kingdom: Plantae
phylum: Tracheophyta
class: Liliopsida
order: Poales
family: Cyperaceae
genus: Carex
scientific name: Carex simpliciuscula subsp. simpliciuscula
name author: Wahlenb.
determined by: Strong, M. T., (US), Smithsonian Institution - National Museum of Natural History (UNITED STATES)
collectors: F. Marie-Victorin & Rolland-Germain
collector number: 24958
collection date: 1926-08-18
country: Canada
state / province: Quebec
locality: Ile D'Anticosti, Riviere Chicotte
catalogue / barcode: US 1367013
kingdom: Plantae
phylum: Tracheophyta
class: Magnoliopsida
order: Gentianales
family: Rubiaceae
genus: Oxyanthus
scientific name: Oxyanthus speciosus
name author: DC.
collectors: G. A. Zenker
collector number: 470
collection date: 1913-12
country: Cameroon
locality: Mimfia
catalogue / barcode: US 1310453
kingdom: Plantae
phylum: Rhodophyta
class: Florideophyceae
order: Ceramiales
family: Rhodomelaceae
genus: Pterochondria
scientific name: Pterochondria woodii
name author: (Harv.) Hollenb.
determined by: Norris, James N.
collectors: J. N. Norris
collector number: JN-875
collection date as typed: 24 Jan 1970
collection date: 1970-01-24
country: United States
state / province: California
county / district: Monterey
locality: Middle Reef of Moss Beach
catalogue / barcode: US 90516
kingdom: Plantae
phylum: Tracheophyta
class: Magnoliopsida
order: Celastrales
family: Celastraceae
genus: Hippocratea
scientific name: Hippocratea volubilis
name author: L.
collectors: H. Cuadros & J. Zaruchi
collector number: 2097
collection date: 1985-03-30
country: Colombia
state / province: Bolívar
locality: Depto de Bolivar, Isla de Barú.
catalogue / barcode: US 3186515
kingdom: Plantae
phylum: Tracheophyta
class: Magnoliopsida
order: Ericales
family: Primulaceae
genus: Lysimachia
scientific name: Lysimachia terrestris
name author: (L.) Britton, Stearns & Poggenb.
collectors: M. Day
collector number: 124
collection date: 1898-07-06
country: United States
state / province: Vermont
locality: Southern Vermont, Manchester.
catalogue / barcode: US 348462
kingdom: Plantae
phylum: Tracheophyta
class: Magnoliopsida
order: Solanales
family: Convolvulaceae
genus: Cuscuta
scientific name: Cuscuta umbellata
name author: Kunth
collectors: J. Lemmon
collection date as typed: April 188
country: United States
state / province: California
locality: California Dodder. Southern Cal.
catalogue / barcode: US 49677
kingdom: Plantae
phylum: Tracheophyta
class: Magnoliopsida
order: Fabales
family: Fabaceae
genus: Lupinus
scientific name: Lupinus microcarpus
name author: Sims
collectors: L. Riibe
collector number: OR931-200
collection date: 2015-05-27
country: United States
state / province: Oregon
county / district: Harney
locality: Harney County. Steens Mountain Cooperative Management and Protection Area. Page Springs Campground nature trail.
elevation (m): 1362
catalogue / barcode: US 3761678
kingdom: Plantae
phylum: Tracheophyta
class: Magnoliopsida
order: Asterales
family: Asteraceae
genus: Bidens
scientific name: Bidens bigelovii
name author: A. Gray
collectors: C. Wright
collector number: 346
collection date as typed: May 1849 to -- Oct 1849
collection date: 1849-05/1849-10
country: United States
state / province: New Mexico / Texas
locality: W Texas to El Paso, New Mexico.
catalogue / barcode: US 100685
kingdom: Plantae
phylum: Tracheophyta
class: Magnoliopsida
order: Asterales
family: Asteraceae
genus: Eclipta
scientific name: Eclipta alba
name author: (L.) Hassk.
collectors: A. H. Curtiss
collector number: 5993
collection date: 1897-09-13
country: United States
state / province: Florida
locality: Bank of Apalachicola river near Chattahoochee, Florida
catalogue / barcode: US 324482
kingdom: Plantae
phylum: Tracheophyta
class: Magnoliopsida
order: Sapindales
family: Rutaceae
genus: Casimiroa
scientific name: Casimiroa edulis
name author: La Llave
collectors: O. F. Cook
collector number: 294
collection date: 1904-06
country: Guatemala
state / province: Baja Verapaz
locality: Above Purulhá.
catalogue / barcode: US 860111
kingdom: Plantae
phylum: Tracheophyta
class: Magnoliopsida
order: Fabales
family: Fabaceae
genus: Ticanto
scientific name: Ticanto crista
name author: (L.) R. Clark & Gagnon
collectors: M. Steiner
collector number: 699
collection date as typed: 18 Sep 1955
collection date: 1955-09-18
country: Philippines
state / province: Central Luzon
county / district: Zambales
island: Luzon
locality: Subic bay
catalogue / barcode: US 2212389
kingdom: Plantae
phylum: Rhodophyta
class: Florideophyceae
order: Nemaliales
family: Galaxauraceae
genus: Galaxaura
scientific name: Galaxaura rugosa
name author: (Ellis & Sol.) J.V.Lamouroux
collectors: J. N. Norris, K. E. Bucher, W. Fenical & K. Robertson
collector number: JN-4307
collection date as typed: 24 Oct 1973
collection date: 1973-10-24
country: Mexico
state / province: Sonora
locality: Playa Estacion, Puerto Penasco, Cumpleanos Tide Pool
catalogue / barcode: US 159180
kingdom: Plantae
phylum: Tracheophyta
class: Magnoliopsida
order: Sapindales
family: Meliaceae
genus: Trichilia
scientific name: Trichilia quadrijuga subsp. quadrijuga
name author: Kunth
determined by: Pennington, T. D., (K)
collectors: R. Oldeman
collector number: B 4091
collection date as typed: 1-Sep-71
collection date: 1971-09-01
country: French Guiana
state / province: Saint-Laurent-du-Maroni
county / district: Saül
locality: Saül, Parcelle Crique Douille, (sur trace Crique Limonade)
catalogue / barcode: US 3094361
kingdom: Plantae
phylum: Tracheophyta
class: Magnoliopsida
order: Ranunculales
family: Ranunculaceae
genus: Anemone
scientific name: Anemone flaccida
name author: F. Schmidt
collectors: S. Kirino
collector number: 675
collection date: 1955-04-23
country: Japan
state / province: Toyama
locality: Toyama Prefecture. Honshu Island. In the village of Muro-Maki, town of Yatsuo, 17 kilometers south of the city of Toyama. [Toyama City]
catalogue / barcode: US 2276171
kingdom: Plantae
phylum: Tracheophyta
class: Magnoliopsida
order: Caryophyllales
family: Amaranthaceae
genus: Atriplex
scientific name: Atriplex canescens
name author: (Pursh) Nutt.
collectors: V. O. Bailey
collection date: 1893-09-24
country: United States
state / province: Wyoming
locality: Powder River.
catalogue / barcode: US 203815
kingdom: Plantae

■ ■ ■ ■ ■

#### EXERCISE GOAL
Please output all of the lines above as a JSON list of strings, one string per line, leaving out any blank lines.

#### OUTPUT OF THE EXERCISE
[
  "kingdom: Plantae",
  "phylum: Tracheophyta",
  "class: Liliopsida",
  "order: Poales",
  "family: Cyperaceae",
  "genus: Carex",
  "scientific name: Carex simpliciuscula subsp. simpliciuscula",
  "name author: Wahlenb.",
  "determined by: Strong, M. T., (US), Smithsonian Institution - National Museum of Natural History (UNITED STATES)",
  "collectors: F. Marie-Victorin & Rolland-Germain",
  "collector number: 24958",
  "collection date: 1926-08-18",
  "country: Canada",
  "state / province: Quebec",
  "locality: Ile D'Anticosti, Riviere Chicotte",
  "catalogue / barcode: US 1367013",
  "kingdom: Plantae",
  "phylum: Tracheophyta",
  "class: Magnoliopsida",
  "order: Gentianales",
  "family: Rubiaceae",
  "genus: Oxyanthus",
  "scientific name: Oxyanthus speciosus",
  "name author: DC.",
  "collectors: G. A. Zenker",
  "collector number: 470",
  "collection date: 1913-12",
  "country: Cameroon",
  "locality: Mimfia",
  "catalogue / barcode: US 1310453",
  "kingdom: Plantae",
  "phylum: Rhodophyta",
  "class: Florideophyceae",
  "order: Ceramiales",
  "family: Rhodomelaceae",
  "genus: Pterochondria",
  "scientific name: Pterochondria woodii",
  "name author: (Harv.) Hollenb.",
  "determined by: Norris, James N.",
  "collectors: J. N. Norris",
  "collector number: JN-875",
  "collection date as typed: 24 Jan 1970",
  "collection date: 1970-01-24",
  "country: United States",
  "state / province: California",
  "county / district: Monterey",
  "locality: Middle Reef of Moss Beach",
  "catalogue / barcode: US 90516",
  "kingdom: Plantae",
  "phylum: Tracheophyta",
  "class: Magnoliopsida",
  "order: Celastrales",
  "family: Celastraceae",
  "genus: Hippocratea",
  "scientific name: Hippocratea volubilis",
  "name author: L.",
  "collectors: H. Cuadros & J. Zaruchi",
  "collector number: 2097",
  "collection date: 1985-03-30",
  "country: Colombia",
  "state / province: Bolívar",
  "locality: Depto de Bolivar, Isla de Barú.",
  "catalogue / barcode: US 3186515",
  "kingdom: Plantae",
  "phylum: Tracheophyta",
  "class: Magnoliopsida",
  "order: Ericales",
  "family: Primulaceae",
  "genus: Lysimachia",
  "scientific name: Lysimachia terrestris",
  "name author: (L.) Britton, Stearns & Poggenb.",
  "collectors: M. Day",
  "collector number: 124",
  "collection date: 1898-07-06",
  "country: United States",
  "state / province: Vermont",
  "locality: Southern Vermont, Manchester.",
  "catalogue / barcode: US 348462",
  "kingdom: Plantae",
  "phylum: Tracheophyta",
  "class: Magnoliopsida",
  "order: Solanales",
  "family: Convolvulaceae",
  "genus: Cuscuta",
  "scientific name: Cuscuta umbellata",
  "name author: Kunth",
  "collectors: J. Lemmon",
  "collection date as typed: April 188",
  "country: United States",
  "state / province: California",
  "locality: California Dodder. Southern Cal.",
  "catalogue / barcode: US 49677",
  "kingdom: Plantae",
  "phylum: Tracheophyta",
  "class: Magnoliopsida",
  "order: Fabales",
  "family: Fabaceae",
  "genus: Lupinus",
  "scientific name: Lupinus microcarpus",
  "name author: Sims",
  "collectors: L. Riibe",
  "collector number: OR931-200",
  "collection date: 2015-05-27",
  "country: United States",
  "state / province: Oregon",
  "county / district: Harney",
  "locality: Harney County. Steens Mountain Cooperative Management and Protection Area. Page Springs Campground nature trail.",
  "elevation (m): 1362",
  "catalogue / barcode: US 3761678",
  "kingdom: Plantae",
  "phylum: Tracheophyta",
  "class: Magnoliopsida",
  "order: Asterales",
  "family: Asteraceae",
  "genus: Bidens",
  "scientific name: Bidens bigelovii",
  "name author: A. Gray",
  "collectors: C. Wright",
  "collector number: 346",
  "collection date as typed: May 1849 to -- Oct 1849",
  "collection date: 1849-05/1849-10",
  "country: United States",
  "state / province: New Mexico / Texas",
  "locality: W Texas to El Paso, New Mexico.",
  "catalogue / barcode: US 100685",
  "kingdom: Plantae",
  "phylum: Tracheophyta",
  "class: Magnoliopsida",
  "order: Asterales",
  "family: Asteraceae",
  "genus: Eclipta",
  "scientific name: Eclipta alba",
  "name author: (L.) Hassk.",
  "collectors: A. H. Curtiss",
  "collector number: 5993",
  "collection date: 1897-09-13",
  "country: United States",
  "state / province: Florida",
  "locality: Bank of Apalachicola river near Chattahoochee, Florida",
  "catalogue / barcode: US 324482",
  "kingdom: Plantae",
  "phylum: Tracheophyta",
  "class: Magnoliopsida",
  "order: Sapindales",
  "family: Rutaceae",
  "genus: Casimiroa",
  "scientific name: Casimiroa edulis",
  "name author: La Llave",
  "collectors: O. F. Cook",
  "collector number: 294",
  "collection date: 1904-06",
  "country: Guatemala",
  "state / province: Baja Verapaz",
  "locality: Above Purulhá.",
  "catalogue / barcode: US 860111",
  "kingdom: Plantae",
  "phylum: Tracheophyta",
  "class: Magnoliopsida",
  "order: Fabales",
  "family: Fabaceae",
  "genus: Ticanto",
  "scientific name: Ticanto crista",
  "name author: (L.) R. Clark & Gagnon",
  "collectors: M. Steiner",
  "collector number: 699",
  "collection date as typed: 18 Sep 1955",
  "collection date: 1955-09-18",
  "country: Philippines",
  "state / province: Central Luzon",
  "county / district: Zambales",
  "island: Luzon",
  "locality: Subic bay",
  "catalogue / barcode: US 2212389",
  "kingdom: Plantae",
  "phylum: Rhodophyta",
  "class: Florideophyceae",
  "order: Nemaliales",
  "family: Galaxauraceae",
  "genus: Galaxaura",
  "scientific name: Galaxaura rugosa",
  "name author: (Ellis & Sol.) J.V.Lamouroux",
  "collectors: J. N. Norris, K. E. Bucher, W. Fenical & K. Robertson",
  "collector number: JN-4307",
  "collection date as typed: 24 Oct 1973",
  "collection date: 1973-10-24",
  "country: Mexico",
  "state / province: Sonora",
  "locality: Playa Estacion, Puerto Penasco, Cumpleanos Tide Pool",
  "catalogue / barcode: US 159180",
  "kingdom: Plantae",
  "phylum: Tracheophyta",
  "class: Magnoliopsida",
  "order: Sapindales",
  "family: Meliaceae",
  "genus: Trichilia",
  "scientific name: Trichilia quadrijuga subsp. quadrijuga",
  "name author: Kunth",
  "determined by: Pennington, T. D., (K)",
  "collectors: R. Oldeman",
  "collector number: B 4091",
  "collection date as typed: 1-Sep-71",
  "collection date: 1971-09-01",
  "country: French Guiana",
  "state / province: Saint-Laurent-du-Maroni",
  "county / district: Saül",
  "locality: Saül, Parcelle Crique Douille, (sur trace Crique Limonade)",
  "catalogue / barcode: US 3094361",
  "kingdom: Plantae",
  "phylum: Tracheophyta",
  "class: Magnoliopsida",
  "order: Ranunculales",
  "family: Ranunculaceae",
  "genus: Anemone",
  "scientific name: Anemone flaccida",
  "name author: F. Schmidt",
  "collectors: S. Kirino",
  "collector number: 675",
  "collection date: 1955-04-23",
  "country: Japan",
  "state / province: Toyama",
  "locality: Toyama Prefecture. Honshu Island. In the village of Muro-Maki, town of Yatsuo, 17 kilometers south of the city of Toyama. [Toyama City]",
  "catalogue / barcode: US 2276171",
  "kingdom: Plantae",
  "phylum: Tracheophyta",
  "class: Magnoliopsida",
  "order: Caryophyllales",
  "family: Amaranthaceae",
  "genus: Atriplex",
  "scientific name: Atriplex canescens",
  "name author: (Pursh) Nutt.",
  "collectors: V. O. Bailey",
  "collection date: 1893-09-24",
  "country: United States",
  "state / province: Wyoming",
  "locality: Powder River.",
  "catalogue / barcode: US 203815",
  "kingdom: Plantae"
]